Citigroup Ups Cablevision To ‘Buy’ From ‘Sell’
Analyst Says FiOS Fears Have Proven Unfounded; Pali Ups Cablevision, Too
By Kent Gibbons -- Multichannel News, 8/1/2008 7:34:00 AM
Citigroup changed course on its Cablevision stock rating, to “buy” from “sell,” saying the New York-centric cable company has shown it can outperform expectations even in the face of widespread competition from Verizon’s FiOS TV and Internet offerings.
“In effect, our FiOS-centric thesis was wrong,” analyst Jason Bazinet wrote in a note Friday morning, the day after Cablevision released second-quarter operating numbers. “Cablevision’s performance has been much better than we ever imagined. Truth is, Cablevision’s operational and financial results that have been so robust, we can’t even tell FiOS is competing within Cablevision’s footprint.”
Citigroup upped its price target to $29 from $23. Cablevision zoomed past the $23 figure on Thursday: it closed at $24.28, up $3.03 or 14.2%, according to NASDAQ.
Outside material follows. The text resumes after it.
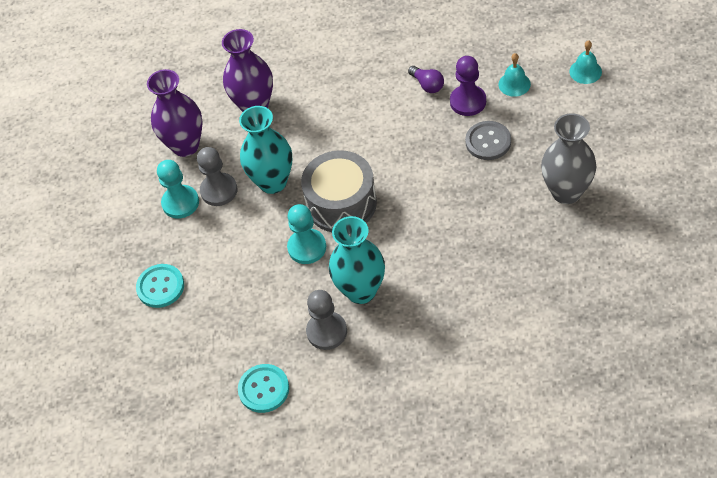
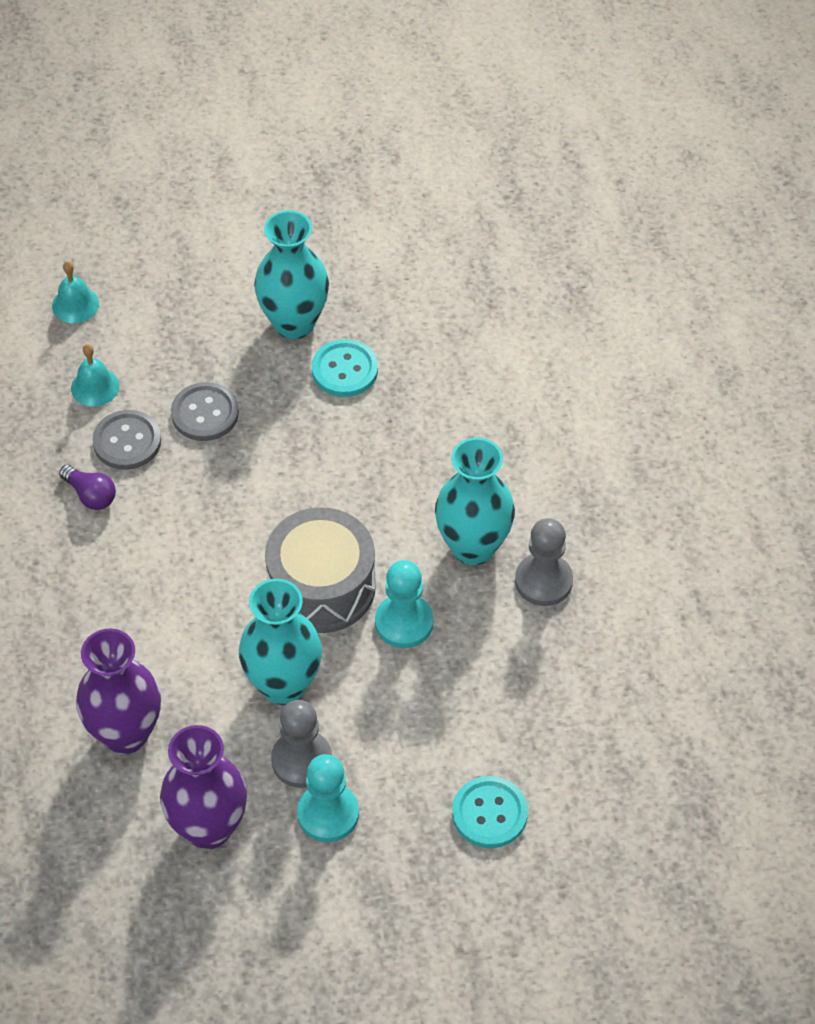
camera: 105 degrees left, 0 degrees up
(264, 389) = (643, 646): turquoise button -> turquoise button (344, 370)
(427, 85) = (90, 495): purple light bulb -> purple light bulb turned 90 degrees clockwise
(468, 101) = (127, 441): purple pawn -> grey button
(566, 192) = (294, 323): grey vase -> turquoise vase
Pali Capital analyst Rich Greenfield also upgraded Cablevision (CVC) to “buy,” from “neutral,” with a $32 price target.
Citigroup’s Bazinet – who put a “sell” rating on Cablevision in October 2007 – also said that, essentially, Cablevision would be priced higher today had it not been for a "buying spree” (acquiring Sundance Channel and the newspaper Newsday) and plans to spend material sums on a Madison Square Garden renovation and a WiFi network. “As such, over the last few months, equity holders were faced with a mixed bag of great news (the fundamentals) and bad news (M&A and capex).”
Pali’s Greenfield, cited past concerns with Cablevision’s buying or attempting to buy “several non-core assets (outside the cable biz) at what we viewed as premium valuations,” particularly Newsday. He said in a note Friday that the company’s recent acquisition streak ran in stark contrast to the prior two years, in which the Dolan family sought to take the company private at higher and higher levels. It tried to take Cablevision private for $36.26 last October, and was rebuffed.
After that failure, Greenfield said, “the Dolans appeared to turn almost hostile toward investors, with management refusing to speak at investor conferences, shunning investor meetings and they decided to stop issuing any form of financial guidance.
“Now in a dramatic shift, the Dolans appear to care about investors again,” Greenfield wrote in the Friday note.
CEO James Dolan said on an analyst call Webcast Thursday the company would be more outgoing at investor conferences and was focused on raising the stock price, or as he said closing a valuation gap. Greenfield interpreted that as saying Jim Dolan and his father, chairman Charles Dolan, are no longer interested in making major acquisitions.
Greenfield said trying to take the company private again could be an unrealistic option, given current credit markets. But other avenues the Dolans could explore include making substantial share repurchases and spinning off or selling the Rainbow programming assets.